Мне было три года, когда я вдруг ощутила доселе незнакомое: откуда-то из воздуха магаданского детдома возникло и сгустилось – то ли запахом, то ли на ощупь, а, может быть, я сразу увидела – и мгновенно поняла: мама! Надо мной наклонилась мама! Я это знала всеми своими чувствами и запомнила на всю жизнь. И где бы я с тех пор ни находилась, иногда и теперь рядом со мною что-то такое сгущается, и все мои чувства собираются в комок и явственно говорят мне о ее присутствии в моей жизни.
О том, что я приемыш, мама сказала мне лишь через пятнадцать лет, опасаясь, что мне станет известно об этом от кого-нибудь из читателей «Крутого маршрута», уже опубликованного к этому времени на Западе и быстро распространявшегося в самиздате. Мне книгу долго не показывали, очевидно, опасаясь новых репрессий, которые в случае моей осведомленности могли бы коснуться и меня. А удочерение происходило в страшном для мамы 1949 году, когда ей грозил новый срок.
Мама печалилась о том, что книгу опубликовали без ее ведома – не потому что боялась мести властей, а оттого, что в рукописи все упомянутые лица названы подлинными именами. Она вздыхала: «Вот эта девчушка, которая в Казани смотрела на меня влюбленными глазами, – что будет, если она узнает, что это по доносу ее отца меня…» – и она сокрушенно качала головой.
Помню еще, как огорчалась мама, когда А. Твардовский во время поездки в Италию, полагая, будто может защитить возникшую в советской литературе лагерную тему, начатую Солженицыным, сказал, что «Новый мир» не собирается печатать книгу Евгении Гинзбург, потому что это «переперченное блюдо» (там были произнесены и еще какие-то малоприятные выражения).
«Он вернулся, – рассказывала мама, – заперся у себя на даче и который уже день по-черному пьет, бедняга!» Ни слова упрека, только жалость.
Не дело детей говорить о книгах своих родителей, я и не ставлю перед собой такую задачу. Есть масса отзывов – как солагерников, так и собратьев по ремеслу, литературоведов, друзей, противников, недоброжелателей, просто читателей. Ни спорить с кем-либо, ни отстаивать какую-либо позицию я не собираюсь, да и права не имею. Но мне и о ней самой, о Евгении Семеновне Гинзбург, очень трудно говорить. Могут подумать, что мне мешает благодарность приемной дочери. Нисколько! Я жила в семье и не знала, что эта семья мне подарена, и была уверена, что в этой семье родилась. Как в любой семье, здесь бывало всякое. Боюсь, я доставила маме больше огорчений, чем радостей. Но вот какая странность: об Антоне Вальтере, моем приемном отце, я, кажется, могла бы написать подробно, вникая во все детали. О Евгении Гинзбург – нет! Почему? Не знаю, не спрашивайте.

- [Перечень записей]
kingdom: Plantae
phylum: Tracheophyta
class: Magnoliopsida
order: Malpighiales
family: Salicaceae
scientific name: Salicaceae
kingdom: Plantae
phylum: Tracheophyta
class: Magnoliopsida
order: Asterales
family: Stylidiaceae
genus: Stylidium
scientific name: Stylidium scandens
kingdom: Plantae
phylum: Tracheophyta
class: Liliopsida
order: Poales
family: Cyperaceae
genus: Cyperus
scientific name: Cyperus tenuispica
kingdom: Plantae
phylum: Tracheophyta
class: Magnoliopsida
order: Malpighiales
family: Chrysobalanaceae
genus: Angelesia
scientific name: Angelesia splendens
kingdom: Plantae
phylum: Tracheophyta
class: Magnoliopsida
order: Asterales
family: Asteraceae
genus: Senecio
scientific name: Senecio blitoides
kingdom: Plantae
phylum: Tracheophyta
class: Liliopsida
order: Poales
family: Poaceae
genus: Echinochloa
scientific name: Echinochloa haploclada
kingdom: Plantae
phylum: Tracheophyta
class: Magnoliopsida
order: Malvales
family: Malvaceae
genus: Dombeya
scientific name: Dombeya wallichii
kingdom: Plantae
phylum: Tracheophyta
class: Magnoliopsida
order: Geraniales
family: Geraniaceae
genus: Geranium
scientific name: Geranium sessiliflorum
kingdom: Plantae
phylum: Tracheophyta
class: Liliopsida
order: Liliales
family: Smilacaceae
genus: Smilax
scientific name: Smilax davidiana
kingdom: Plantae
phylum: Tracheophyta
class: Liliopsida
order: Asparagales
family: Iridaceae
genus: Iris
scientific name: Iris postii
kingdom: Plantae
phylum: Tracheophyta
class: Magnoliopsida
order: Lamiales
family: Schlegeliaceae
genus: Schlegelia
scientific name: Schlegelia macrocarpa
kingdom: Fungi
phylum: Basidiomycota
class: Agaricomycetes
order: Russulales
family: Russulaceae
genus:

- [Задания для работы]
1. Согласно тексту страницы, в каком году происходило удочерение?
2. Воспроизведите без изменений строки записей от строки, содержащей «genus: Geranium», до последней строки записей включительно.

- [Ответы к заданиям]
1. В 1949 году.

2.
genus: Geranium
scientific name: Geranium sessiliflorum
kingdom: Plantae
phylum: Tracheophyta
class: Liliopsida
order: Liliales
family: Smilacaceae
genus: Smilax
scientific name: Smilax davidiana
kingdom: Plantae
phylum: Tracheophyta
class: Liliopsida
order: Asparagales
family: Iridaceae
genus: Iris
scientific name: Iris postii
kingdom: Plantae
phylum: Tracheophyta
class: Magnoliopsida
order: Lamiales
family: Schlegeliaceae
genus: Schlegelia
scientific name: Schlegelia macrocarpa
kingdom: Fungi
phylum: Basidiomycota
class: Agaricomycetes
order: Russulales
family: Russulaceae
genus:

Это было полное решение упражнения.